As you can imagine, this largely depends on mood and mental/physical fatigue. Today’s 8 might feel as hard as tomorrow’s 8 but in terms of performance, I could be miles off. This cannot be a reliable way to plan my training either.
Training with Power
In an age where people want to work smarter and not necessarily grind away aimlessly, power training is the modern cyclist's most scientific bet. Power is the rate of doing work. It is a 100% objective way to quantify training load. Unlike heart rate monitors, a power meter measures output and not input. A power meter measures the power that a cyclist produces while being blind to external conditions (weather, terrain, mood, mental/physical fatigue, good/bad equipment, etc.).
If I am cycling at a power output of 200 Watts (W) today and I cycle at 200 W two weeks from now, my output is the same irrespective of everything else. One day might "feel” harder than the other, one day might justifiably be more challenging than the other, but my performance is undeniably 200 W. On the other hand, if I were to ride at 150 bpm on two different days, the output may be completely different. Sure, the load you put on your heart could be argued to be the same on both occasions, but the load you put on the muscular and neurological system may not be the same.

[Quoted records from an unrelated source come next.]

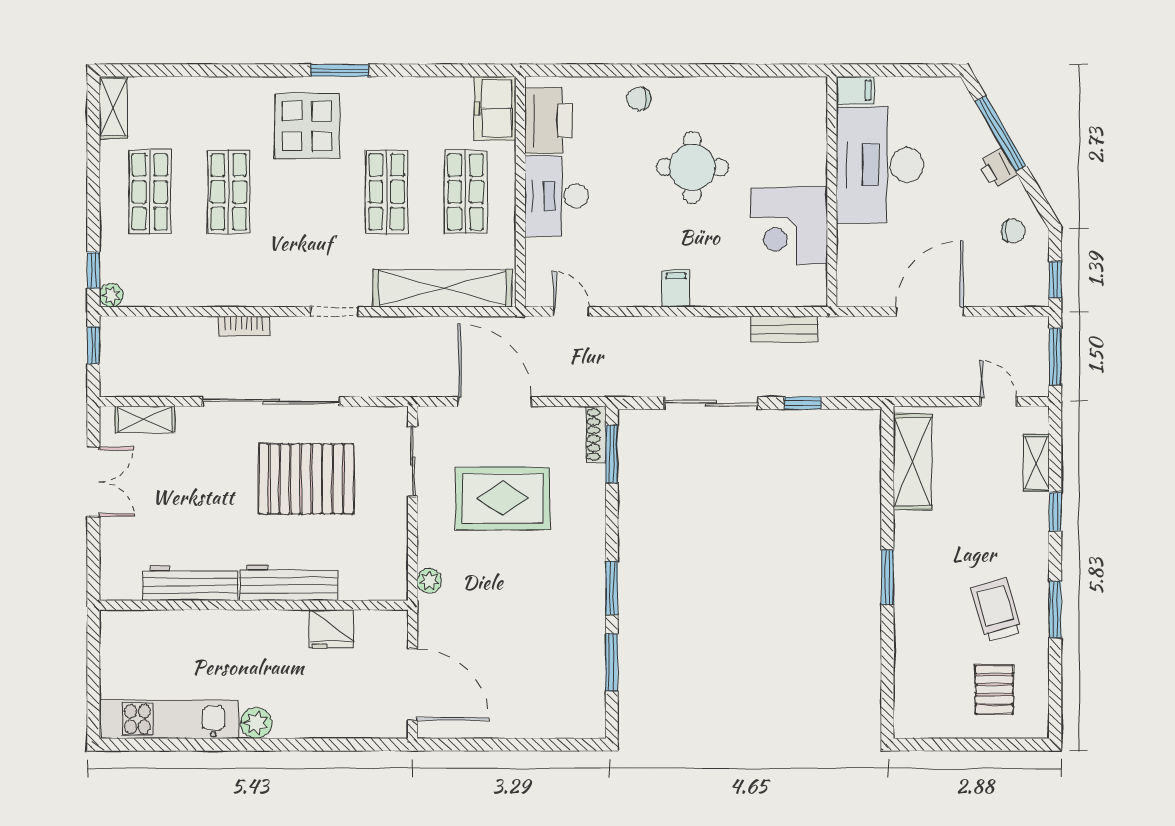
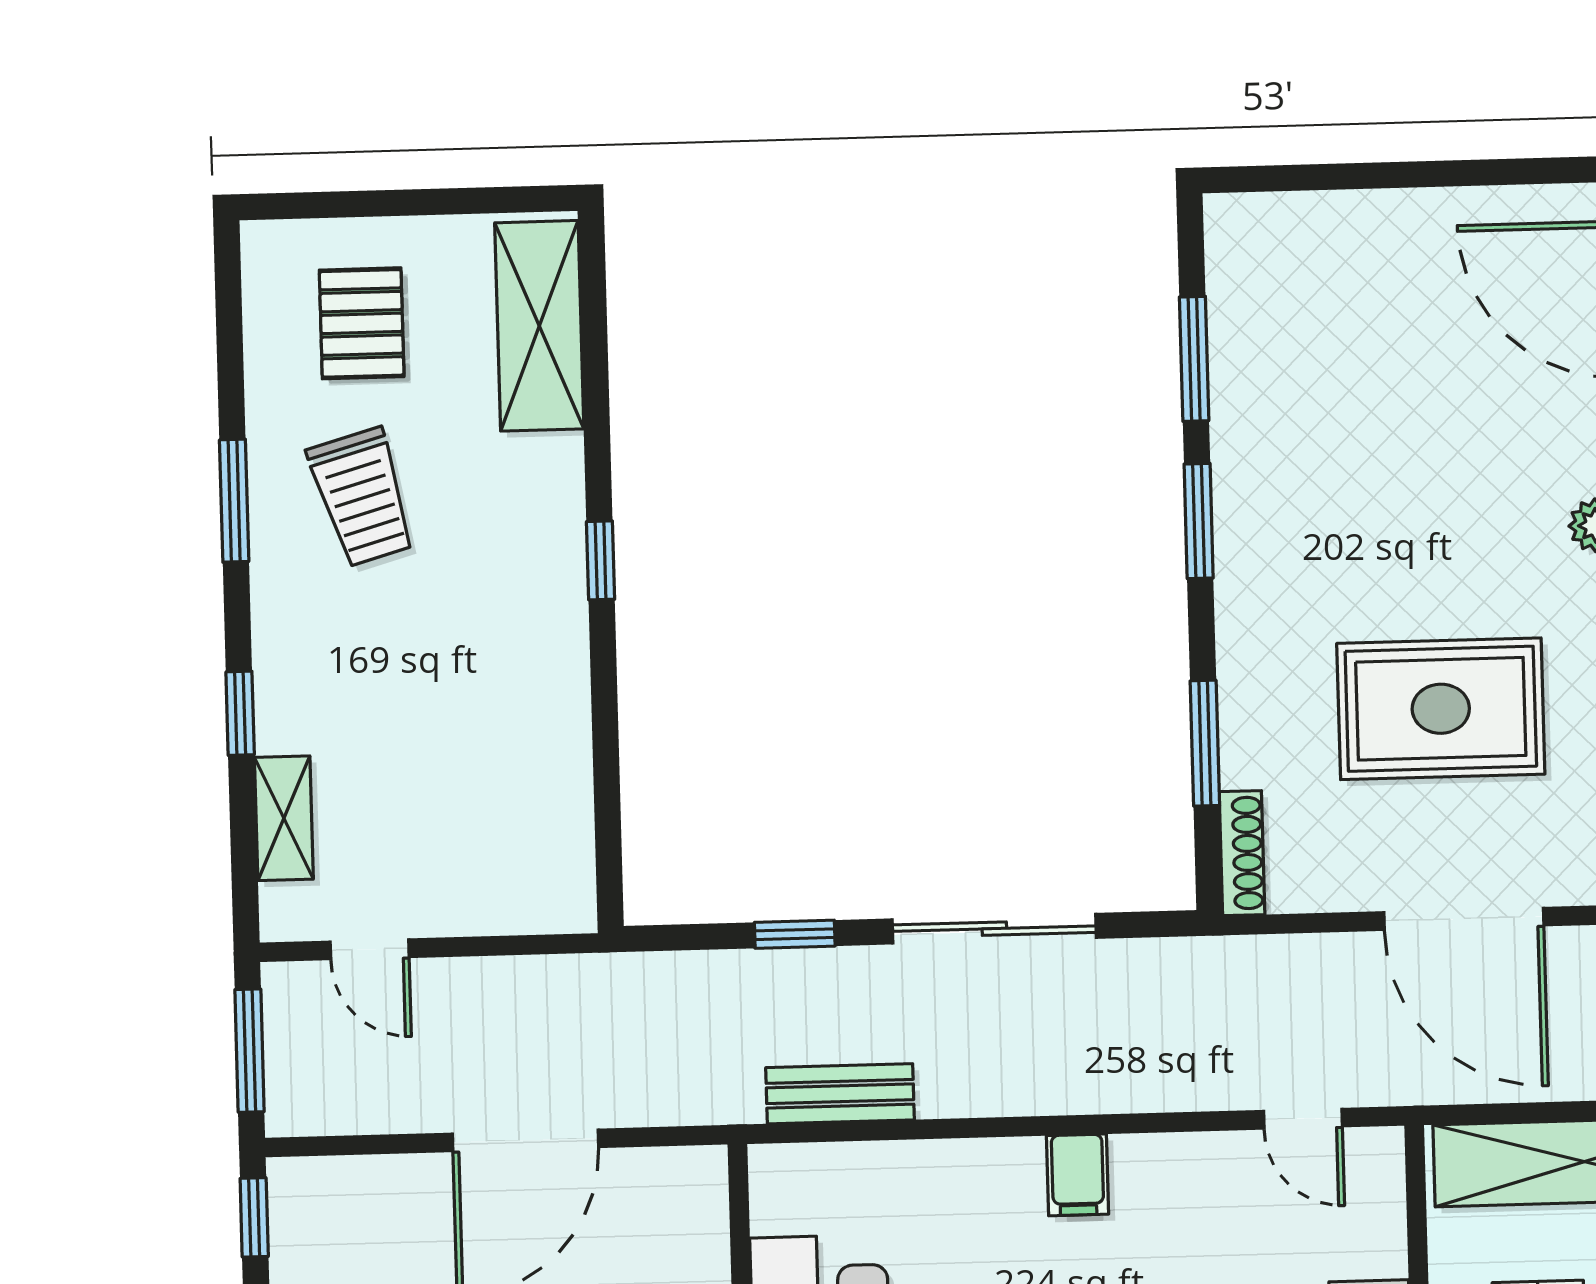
window: (612, 454) -> (1205, 743), moved
shelving: (913, 462) -> (539, 326), moved
window: (887, 577) -> (601, 560), width x0.67

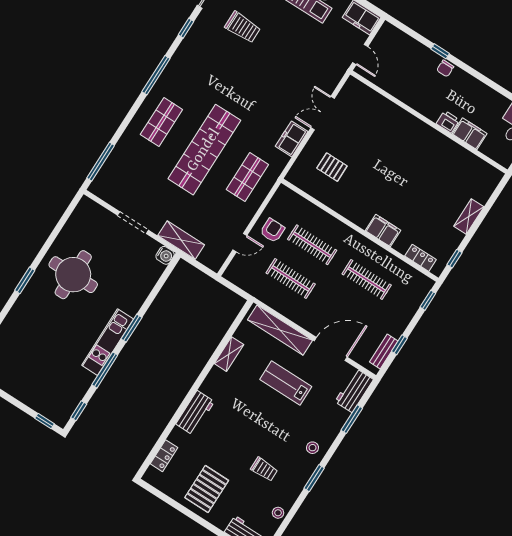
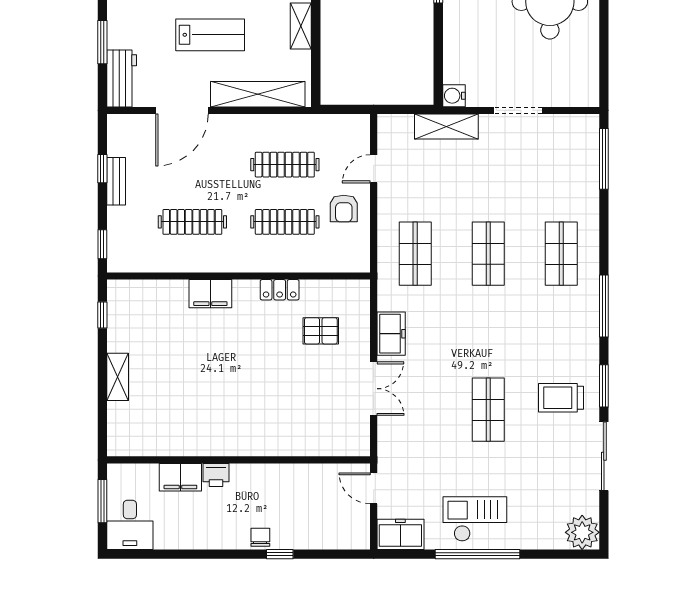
trolley: (243, 27) -> (561, 398), moved
window: (186, 28) -> (604, 386), width x1.50
shop shelf: (263, 58) -> (488, 410), added
shop shelf: (204, 150) -> (488, 254), width x0.50, depth x0.74
locker: (421, 258) -> (280, 290), moved
bench: (384, 352) -> (116, 181), moved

A cyclist riding up a steep hill at 300 W might be trodding along at a measly 15kmph while somebody else riding on a flat road could be steaming ahead at 35kmph for the same power output. But we know that they are both loading their body to produce the same output of 300 W. Before I put forward another redundant example, I will stop.
If you’re a cyclist and have even touched the surface of training, you are no stranger to power meters and training with power. You are also aware that the only reason you haven’t got one yourself is the prohibitive price tags.